I'm more interested in simplifying.

controller? Won't it be better to install a callback+opaque that the
controller removal will call?

Can you elaborate more on that? Better in what terms?

nvmet_ctrl_complete_pending_ccr() is called from nvmet_ctrl_free() when
we know that ctrl->ref is zero and no new CCRs will be added to this
controller because nvmet_ctrl_find_get_ccr() will not be able to get it.

In nvmet, the controller is serving a single host. Hence I am not sure I
understand how multiple source controllers will try to reset the impacted
controller. So, if there is a 1-1 relationship between source and impacted
controller, I'd perhaps suggest to simplify and install on the impacted
controller
callback+opaque (e.g. void *data) instead of having it iterate and then
actually send
the AEN from the impacted controller.

A controller is serving a single path for a given host. A host that is
connected to nvme subsystem via multiple paths will have more than one
controller. I can think of two reasons why we need to support resetting
an impacted controller from multiple source controllers.

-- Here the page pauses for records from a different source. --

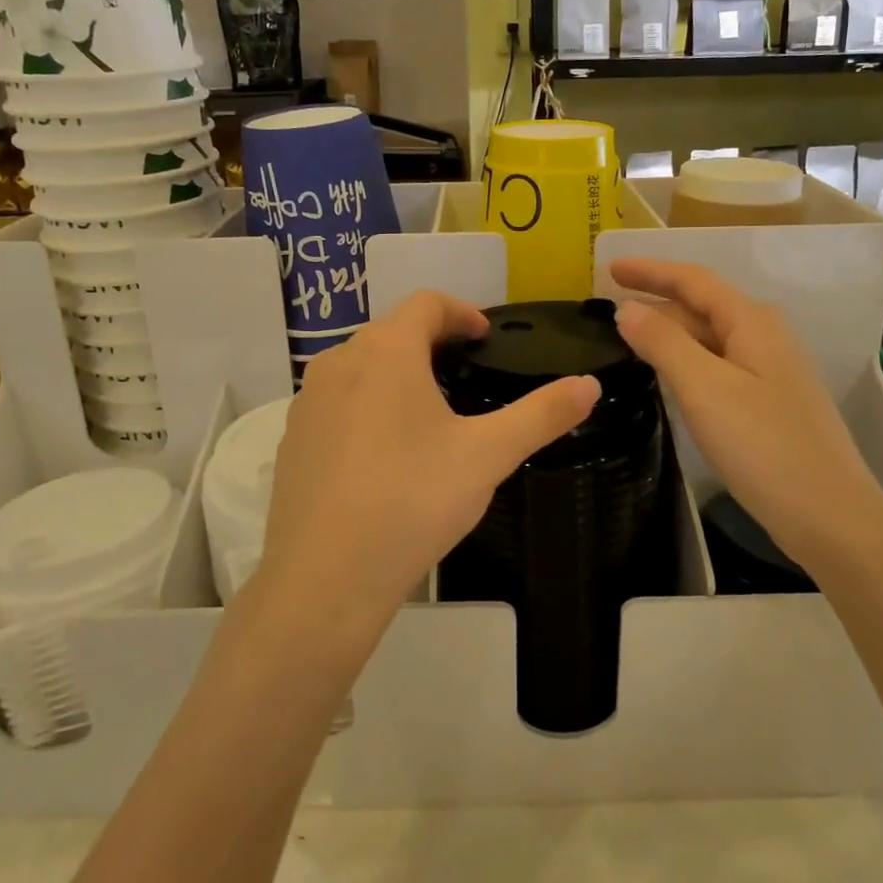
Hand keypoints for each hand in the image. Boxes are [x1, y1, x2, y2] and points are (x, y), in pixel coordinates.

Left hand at [258, 291, 599, 638]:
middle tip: (465, 375)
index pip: (426, 304)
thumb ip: (542, 414)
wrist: (325, 578)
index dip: (461, 312)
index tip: (485, 339)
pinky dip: (366, 406)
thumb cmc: (412, 501)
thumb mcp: (488, 455)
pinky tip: (385, 454)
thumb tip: (590, 385)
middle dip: (431, 342)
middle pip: (391, 331)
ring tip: (429, 413)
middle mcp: (338, 363)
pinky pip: (336, 403)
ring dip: (396, 373)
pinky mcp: (291, 440)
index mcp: (386, 352)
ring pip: (360, 367)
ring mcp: (307, 402)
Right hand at [609, 258, 882, 577]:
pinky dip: (684, 360)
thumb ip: (663, 343)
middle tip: (607, 306)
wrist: (830, 516)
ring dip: (668, 331)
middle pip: (702, 305)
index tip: (608, 267)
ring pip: (709, 338)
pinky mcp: (767, 403)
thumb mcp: (705, 388)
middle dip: (656, 300)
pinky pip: (716, 366)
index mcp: (752, 322)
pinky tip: (665, 376)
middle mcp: (764, 337)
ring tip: (626, 336)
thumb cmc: (764, 445)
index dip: (650, 270)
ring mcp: (769, 371)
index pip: (693, 280)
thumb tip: (627, 309)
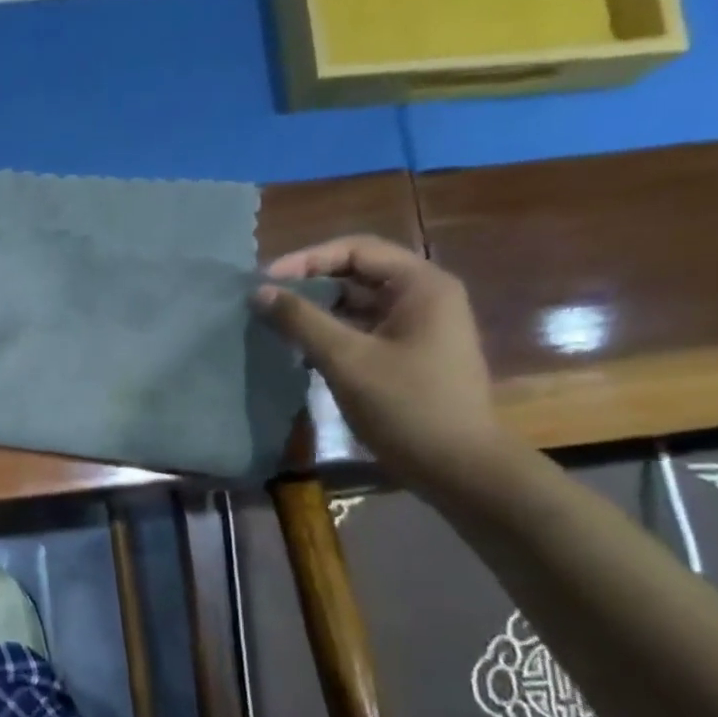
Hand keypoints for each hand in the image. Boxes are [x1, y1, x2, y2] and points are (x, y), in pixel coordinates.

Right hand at [256, 236, 503, 493]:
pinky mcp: (409, 354)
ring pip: (357, 304)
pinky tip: (300, 351)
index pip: (356, 250)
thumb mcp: (347, 360)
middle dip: (309, 284)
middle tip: (265, 302)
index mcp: (421, 285)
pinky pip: (363, 330)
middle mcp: (424, 297)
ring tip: (276, 325)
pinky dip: (331, 334)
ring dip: (317, 311)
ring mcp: (419, 327)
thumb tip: (259, 292)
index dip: (307, 260)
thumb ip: (301, 321)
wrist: (458, 466)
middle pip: (357, 274)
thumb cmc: (406, 406)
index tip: (265, 281)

- It is possible for multiple paths to go down at the same time. The
first source controller we use for CCR, even though we check to see if
LIVE, might have lost connection to subsystem. It is a matter of time
for it to see keepalive timeout and fail too. If CCR fails using this
controller we should not give up. We need to try other paths.

But the host is doing the cross-reset synchronously... it waits for
kato for a completion of the reset, and then gives up, its not like it
is sitting there waiting for the AEN...

Generally the fact that the spec states a capability/flexibility, it is still Linux's
choice to choose weather to implement it. I'm trying to understand if we can
simplify Linux host and controller in this non-trivial error recovery flow.

What is your expectation to happen in general? what are your expected kato/cqt
values? how many attempts do we want the host to do?

- Some nvme subsystems might support resetting impacted controller from
a subset of controllers connected to the host. An array that has
multiple frontend engines might not support resetting controllers
across engines. In fact, TP8028 allows for subsystem to suggest to
host to use another source controller in Alternate Controller ID
(ACID) fied on CCR logpage (not implemente in this patchset).

It is not a case though where the impacted controller will be reset from multiple
source controller at the same time...

I'd also say that if indeed there are subsystems that require specific controllers to do
cross recovery, they won't be able to use this at all... Are there any such arrays?